Monday, Dec. 29, 1986
Thunder to the Right
The speeches were dramatically illustrated with slides and maps of Central America. The case for Nicaragua's contra rebels was presented starkly, with powerful emotion. "All we offer (them) is a chance to die for a cause they believe in," Lieut. Colonel Oliver North told a rapt audience in Nashville. "If we fail to provide the support that is so necessary for these people, this country, which last year had 23 of its citizens killed by terrorism around the world, will very soon find its citizens being gunned down on its own streets."
North, it became clearer last week, was not only the point man in a clandestine effort to support the contras; he was also a hot speaker on the private contra fund-raising circuit. The National Security Council aide began briefing private groups on Central America in 1983 at weekly sessions organized by the White House Office of Public Liaison, and he was soon in demand among conservative groups nationwide. His remarks in Nashville, quoted from a tape obtained by the Washington Post, were to the Council for National Policy, a group of about 500 influential conservatives including Colorado Brewer Joseph Coors, Texas Millionaire Nelson Bunker Hunt and the Rev. Jerry Falwell. "Ollie let you know what is really going on in Central America," says Bradley Keena, political director of the Leadership Foundation, another conservative lobby. "Nobody really knew like Ollie knew."
Some suggest that North may have done more than just rally the right to the contra camp. The Lowell (Mass.) Sun charged last week that $5 million from the sales of U.S. arms to Iran, which North had helped engineer, had been funneled to right-wing groups that included the relatively unknown National Endowment for the Preservation of Liberty. The money, said the Sun, was used "to boost conservative candidates in the U.S. and to oppose critics of the Reagan Administration's Central American policy." No other news organization has confirmed the story, which the endowment's director, Carl ("Spitz") Channell, denounced as "outrageous, libelous lies."
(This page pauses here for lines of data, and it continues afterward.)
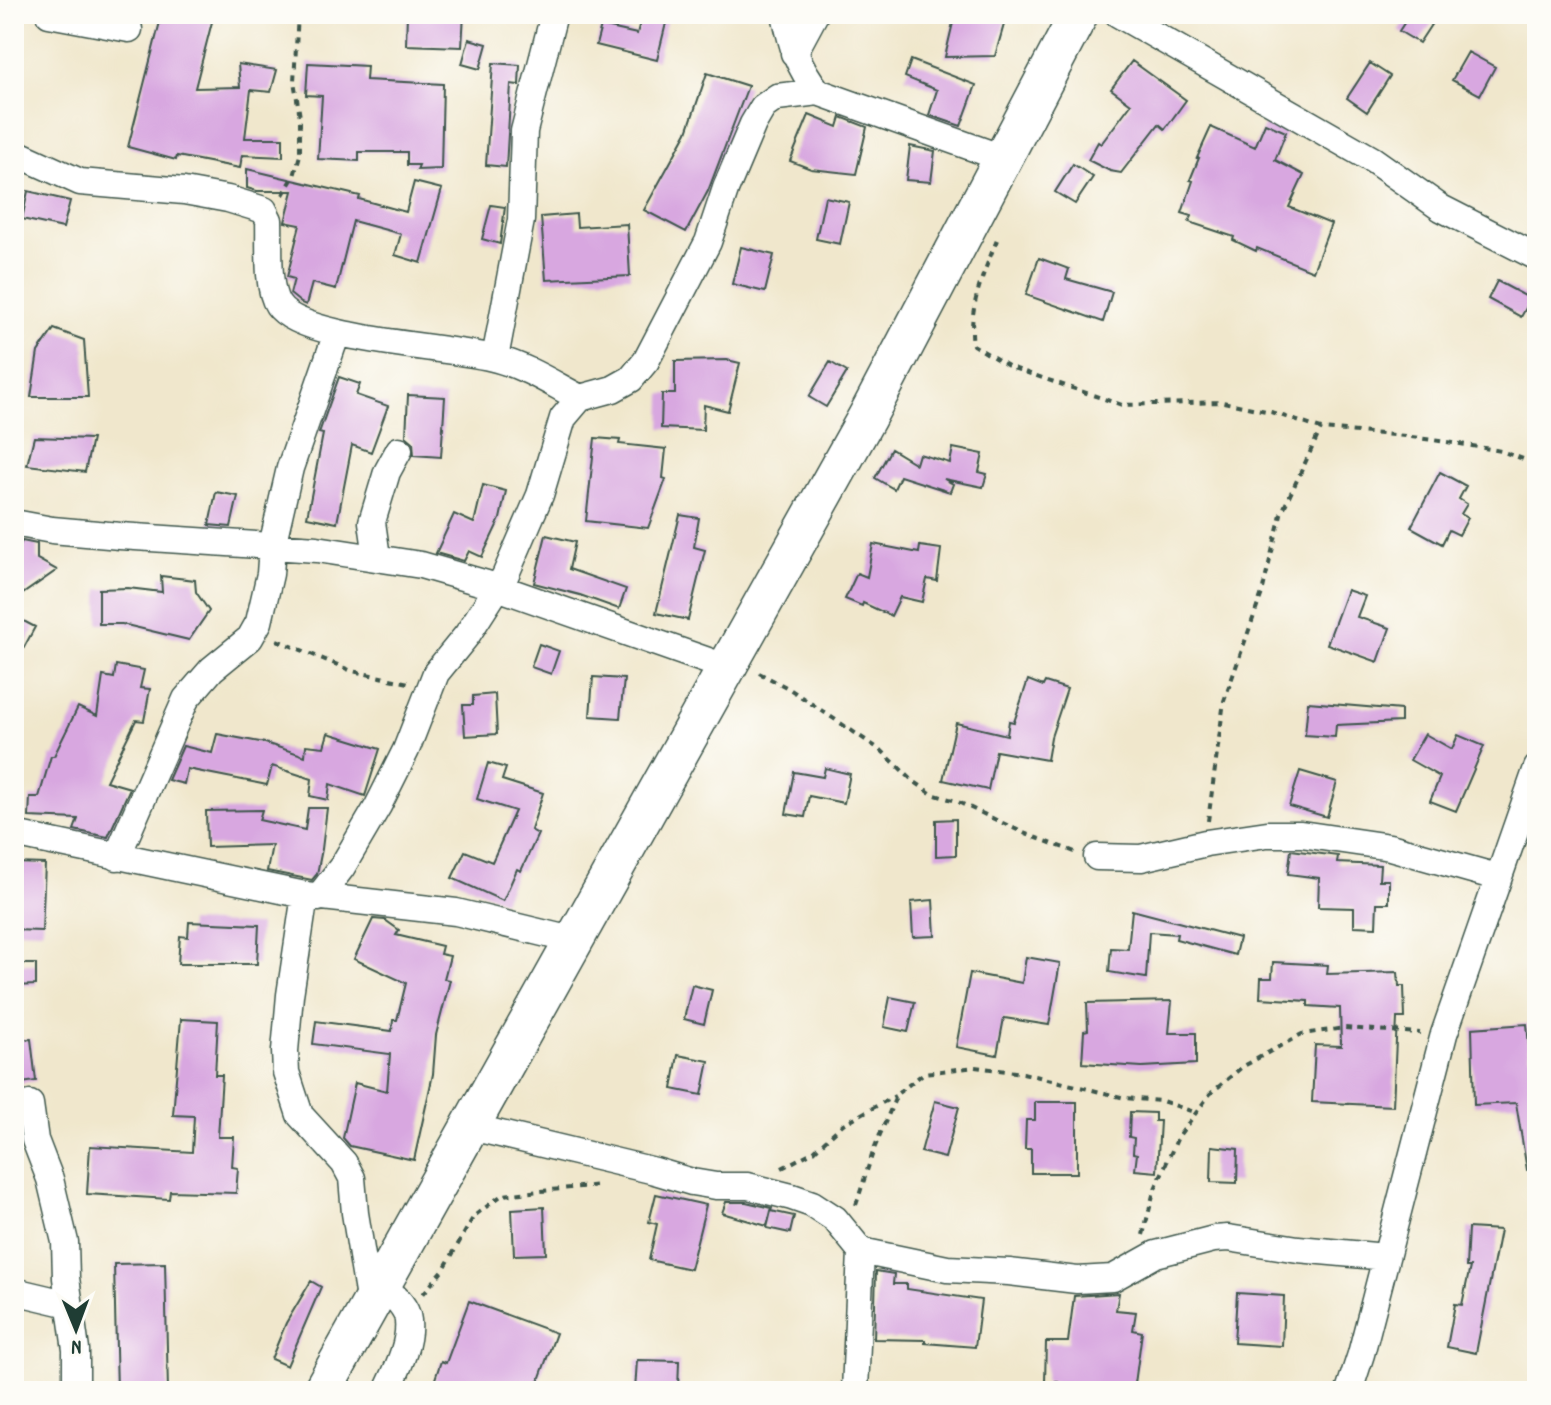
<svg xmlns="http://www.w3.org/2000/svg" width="1551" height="1405" font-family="Dekko,sans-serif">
<rect width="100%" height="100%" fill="#fdfcf7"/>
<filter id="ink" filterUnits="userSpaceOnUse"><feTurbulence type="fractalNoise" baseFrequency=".0125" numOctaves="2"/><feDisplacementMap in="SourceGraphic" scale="16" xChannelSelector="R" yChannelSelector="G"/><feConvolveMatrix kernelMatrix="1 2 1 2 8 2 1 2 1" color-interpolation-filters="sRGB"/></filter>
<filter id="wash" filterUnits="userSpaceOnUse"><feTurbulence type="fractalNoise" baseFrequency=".006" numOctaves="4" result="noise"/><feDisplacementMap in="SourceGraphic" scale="32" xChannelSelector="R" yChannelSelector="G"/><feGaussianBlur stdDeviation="1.8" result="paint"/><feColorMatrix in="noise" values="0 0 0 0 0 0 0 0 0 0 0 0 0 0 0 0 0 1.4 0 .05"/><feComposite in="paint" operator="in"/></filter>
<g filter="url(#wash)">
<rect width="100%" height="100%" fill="#f0e7cc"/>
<g id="blocks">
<!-- building -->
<path fill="#d8a7e0" d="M162,14H214L195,88L240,87L238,64L277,70L271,92L251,90L245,138H283V157L242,155L240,168L177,156L176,160L128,147Z
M407,14H464L462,47L406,45Z
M642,14L667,19L657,60L596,45L601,26L637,34Z
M955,14H1007L995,56L945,57Z
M1410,14H1438L1419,43L1399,31Z
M469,39L487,44L480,69L462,64Z
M1468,52L1495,67L1480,95L1452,80Z
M911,60L976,85L961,126L929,115L937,90L905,77Z
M1132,61L1186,100L1165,129L1159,124L1121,173L1110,171L1088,160L1098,142L1101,144L1131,104L1111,89Z
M308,63L367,66L366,80L443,84L441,169L417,170L419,165H407V152H359V161L318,159L322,96L306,95Z
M493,63L520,65L519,85L511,84L506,167L486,165Z
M1370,63L1390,76L1367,112L1347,98Z
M707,73L748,86L708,191L686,232L644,210L687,132Z
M809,115L838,127L841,117L867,127L856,174L811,169L790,161Z
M1265,123L1286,132L1275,160L1304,175L1289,207L1331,224L1313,271L1257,248L1256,251L1233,240L1234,237L1189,222L1192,216L1182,213L1193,181L1190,180L1199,158H1197L1211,127L1255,147Z
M910,146L935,151L931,182L906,180Z
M1073,164L1093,177L1075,204L1055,192Z
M247,169L360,196L359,199L406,212L414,182L442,189L421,263L395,255L401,234L353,221L336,289L312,283L306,305L301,303L290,294L294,279L287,277L300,225L285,222L293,191H257L247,188Z
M28,191L70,201L63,228L22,219Z
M825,197L849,202L840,244L816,239Z
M491,205L505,207L500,244L482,239Z
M576,214L577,227L627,224L630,276L546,280L541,217Z
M741,247L774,255L765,292L732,284Z
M1039,258L1069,269L1066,279L1112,292L1103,322L1026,295Z
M1497,281L1531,299L1521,317L1488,299Z
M54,329L84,340L88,397H31L38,352Z
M727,360L740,363L728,411L704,405L703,430L661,428L662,394H675V361Z
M830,362L847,372L826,407L809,397Z
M339,377L360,384L356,395L388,406L371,452L352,445L337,523L307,517L323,434L319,433Z
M408,395L445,397L441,457L414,455L413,442L406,436Z
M34,437L92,439L85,472L27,465Z
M595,438L620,440L619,444L666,449L663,478L666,479L648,528L586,521Z
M953,448L983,454L979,472L987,474L983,487L944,479L953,484L950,492L900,476L894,489L875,478L891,449L916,464L919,454L950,463Z
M1440,472L1466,486L1459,499L1467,504L1461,514L1468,518L1459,535L1449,530L1442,544L1411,527Z
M483,485L506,491L500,519L482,557L469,551L464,561L436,553L454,514L474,523Z
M216,492L238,496L231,527L209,525Z
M680,515L699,518L694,547L705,550L688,620L656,613Z
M546,535L575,542L569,569L626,589L619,609L580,595L534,583Z
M22,541L37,544V559L57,570L14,600V557Z
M873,544L919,553L920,546L941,549L937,581L927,579L922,602L900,597L891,616L863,603L862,606L845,599L857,573L867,577Z
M161,576L195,580L196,592L209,611L189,640L122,624H99V589L128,588L162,592Z
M1347,590L1365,596L1357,617L1390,628L1378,662L1327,644Z
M14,616L35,627L14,666Z
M539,644L559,651L551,674L531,667Z
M116,665L144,670L140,688L150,689L144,721L136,720L106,781L130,788L108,837L74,830L78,819L29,817L30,797H39L51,756H54L78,707L97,716L103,676L114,678Z
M593,677L624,679L620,718L590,716Z
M1028,680L1043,686L1045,682L1067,689L1051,737L1047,760L996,751L988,790L943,780L956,723L1007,735L1009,721L1014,722Z
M495,694L497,734L465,736L463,705H473V696Z
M1308,702L1401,710V722L1336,725L1335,737L1305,735Z
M328,733L380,749L365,796L330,784L328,800L310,796L312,779L272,766L267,785L187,769L184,784L168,780L183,746L212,753L217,734L265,743L305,756L306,745L324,747Z
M1425,734L1452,749L1458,735L1484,746L1456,811L1430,801L1440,777L1410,760Z
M488,763L506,768L502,780L543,793L531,830L538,834L521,871L517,869L503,901L452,878L465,851L492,862L515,811L477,799Z
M825,768L850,774L844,803L809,796L805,817L786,814L794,772L823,777Z
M1300,771L1337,782L1327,817L1289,806Z
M308,808H327L322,849L317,874L312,880L267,871L272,845L207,847L206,811L262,810L259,820L305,830Z
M956,819V855L936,856V820Z
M1291,850L1338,856L1337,863L1380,865L1379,880H1389V903H1377L1376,927L1354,926V908L1318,907L1319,878L1288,874Z
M14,863L45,864L42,931L14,930Z
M933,900L935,936L913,937L911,902Z
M1132,910L1239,938L1235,955L1176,939L1177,934L1149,932L1146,978L1109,972L1111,948L1128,949Z
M373,919L385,920L399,930L396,935L442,946L440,954L450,956L444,979L450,980L436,1035L433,1074L414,1160L350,1146L343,1138L355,1083L387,1091L390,1054L313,1044L316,1021L392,1031L393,1020H397L406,983L354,959Z
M189,922L259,925L257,964H178L180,936L188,937Z
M1026,957L1060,963L1049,1025L1004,1018L997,1055L956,1047L970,973L1022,983Z
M1273,962L1328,965L1327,974L1398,972L1399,986H1404L1405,1018H1397L1393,1106L1312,1102L1315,1045L1341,1046L1340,1008L1308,1006V1001L1260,998L1261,978H1272Z
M14,964H36V985L14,986Z
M692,985L712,990L704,1024L684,1019Z
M890,997L915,1002L908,1032L884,1027Z
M1172,1001L1169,1033H1196V1064L1142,1067L1082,1063L1084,1031L1088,1030L1087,1003Z
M181,1019L218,1021L215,1075H222L218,1137H234L232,1167L238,1168L236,1193L170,1191L169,1199L87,1194L90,1146L192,1152L194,1116L173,1115Z
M1527,1024L1530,1057H1537V1169L1527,1170L1516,1103L1474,1105L1472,1028Z
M31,1039L36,1081L14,1084V1040Z
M678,1055L709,1061L702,1095L672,1089Z
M935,1101L959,1107L945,1158L921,1152Z
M1035,1102H1077V1173H1031V1149H1025L1026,1120H1035Z
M1130,1112L1155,1113V1121H1160L1157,1172L1135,1170L1137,1154L1133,1153L1134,1138L1129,1137Z
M1212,1146L1238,1149L1237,1183L1211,1182Z
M656,1194L706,1205L690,1269L649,1260L657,1224L649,1222Z
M726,1202H746L772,1208L767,1226L722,1213Z
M544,1207L546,1254L514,1255L512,1209Z
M771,1211L794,1216L790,1233L767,1228Z
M1468,1228L1500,1230L1476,1353L1447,1347L1455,1304L1462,1305L1470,1267H1466Z
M165,1263L168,1391H117L114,1264Z
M876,1271L894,1274L893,1284H907V1289L981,1300L975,1347L925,1343V1340L874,1339Z
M311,1281L321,1287L287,1366L271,1359L286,1323Z
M1119,1293L1116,1310L1136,1312L1133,1330L1142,1332L1134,1391H1057L1058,1382H1045L1046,1342H1068L1074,1296Z
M1237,1293L1284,1296L1282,1346L1234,1343Z
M469,1301L556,1333L535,1391H431L441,1361L446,1363Z
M637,1360L679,1361L678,1391H635Z"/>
</g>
</g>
<g filter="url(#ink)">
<use href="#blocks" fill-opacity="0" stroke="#3e564b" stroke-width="2"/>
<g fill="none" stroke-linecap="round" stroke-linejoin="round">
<defs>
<path id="street" d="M49,14L129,29
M785,14C792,46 797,65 818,92
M1118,14L1373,160L1441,208L1537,257
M794,53L815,14
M14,152L80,182L184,191L228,199L264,210L269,220C270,242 266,287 278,305C302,341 451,346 497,359C527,367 553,384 580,398
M495,358L521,220L524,131L554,14
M14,523L52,530L120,536L317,549L421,565L497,587L728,668
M377,557L372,522L387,472L399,450
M14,834L305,895L456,912L576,941
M117,857L186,699L212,669L250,638L259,622L270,574L272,546L290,468L337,333
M1097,857L1141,858L1206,843L1267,834H1301L1390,847L1497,877
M305,895L290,995L285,1051L286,1072L300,1115L344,1163L352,1178L355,1213L370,1305
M318,898L342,867L378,806L406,750L436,673L467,635L505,576L540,495L563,418L580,398L613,389L631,379L646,361L708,242L726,188L753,124L763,107L777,97L818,92L1002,158
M30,1104L35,1140L50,1179L65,1242L66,1278L76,1350V1391
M471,1127L655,1171L692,1182L716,1186H748L792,1197L812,1204L835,1219L861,1251L855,1391
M861,1251L947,1269L1009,1272L1077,1280L1113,1278L1156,1254L1214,1239L1228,1238L1298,1249L1386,1257
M382,1285C391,1293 403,1303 407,1315C413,1339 397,1370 387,1391
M14,1291L69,1304
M1349,1391L1361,1354L1444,1034L1537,768"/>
<path id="secondary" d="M322,1391L867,417L1079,14"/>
</defs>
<!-- street casing -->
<use href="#street" stroke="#3e564b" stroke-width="29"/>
<!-- secondary casing -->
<use href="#secondary" stroke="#3e564b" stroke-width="41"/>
<!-- path -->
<path stroke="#3e564b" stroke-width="4" stroke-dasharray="6 6" stroke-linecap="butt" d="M283,195L294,176L300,155V117L294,81L298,14
M997,240C983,274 968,308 973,345L1010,367L1122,405L1223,402L1271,412L1321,429L1405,436L1467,445L1501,451L1537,464
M277,640L352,671L409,683
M759,673L788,688L882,751L912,780L932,794L956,801L1026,834L1075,852
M1208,821L1224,701L1262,593L1281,514L1321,429
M782,1168L814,1151L843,1124L895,1096
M856,1205L874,1149L897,1094L924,1073L975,1067L1023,1073L1125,1098L1162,1101L1194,1112
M1143,1235L1154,1191L1178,1137L1210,1094L1242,1067L1302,1034L1345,1028L1420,1033
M423,1294L444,1269L474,1216L502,1195L600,1185"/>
<!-- street -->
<use href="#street" stroke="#fff" stroke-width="26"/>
<!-- secondary -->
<use href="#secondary" stroke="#fff" stroke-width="38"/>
</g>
</g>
<!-- margin -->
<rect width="1551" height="1405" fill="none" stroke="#fdfcf7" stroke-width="48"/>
<!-- north arrow -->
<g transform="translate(76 1329) rotate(179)" stroke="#fdfcf7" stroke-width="6" paint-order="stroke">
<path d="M0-6L14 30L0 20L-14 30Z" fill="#1f3d34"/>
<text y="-12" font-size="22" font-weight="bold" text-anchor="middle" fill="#1f3d34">N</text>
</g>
</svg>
Channell, 41, runs a total of nine foundations and political-action committees for right-wing causes. He has raised money from such well-known conservative donors as Ellen Garwood of Austin, who once gave a helicopter to the contras. At a dinner in Washington's Willard Hotel on Nov. 11, North presented Channell with a thank-you letter from Ronald Reagan, expressing the President's appreciation for Channell's pro-contra efforts. When Congress was debating a resumption of military aid to the contras, earlier this year, Channell's Liberty endowment boasted that it would spend more than $2.5 million "in support of our President's accurately reasoned policies regarding the threat that Communist Nicaragua now poses." Last week Channell declared that all of his organizations' funds were "solicited from patriotic American citizens."
Few White House staffers believe North would have involved himself in specific political campaigns. His expenses on the speech circuit were usually paid for by his private hosts. Members of these organizations say North would leave before the fund-raising pitches began. The White House aide seemed careful to keep within legal limits. "I can't tell you what you should do" was how he frequently prefaced his remarks. "You know what's out there, what the contras face."
L. Francis Bouchey, a Council for National Policy member, says North was a "very effective speaker" but not the master strategist for coordinating the private contra-aid efforts. "I would call Ollie and bounce ideas off him," says Bouchey, "but he was very busy and not really that helpful."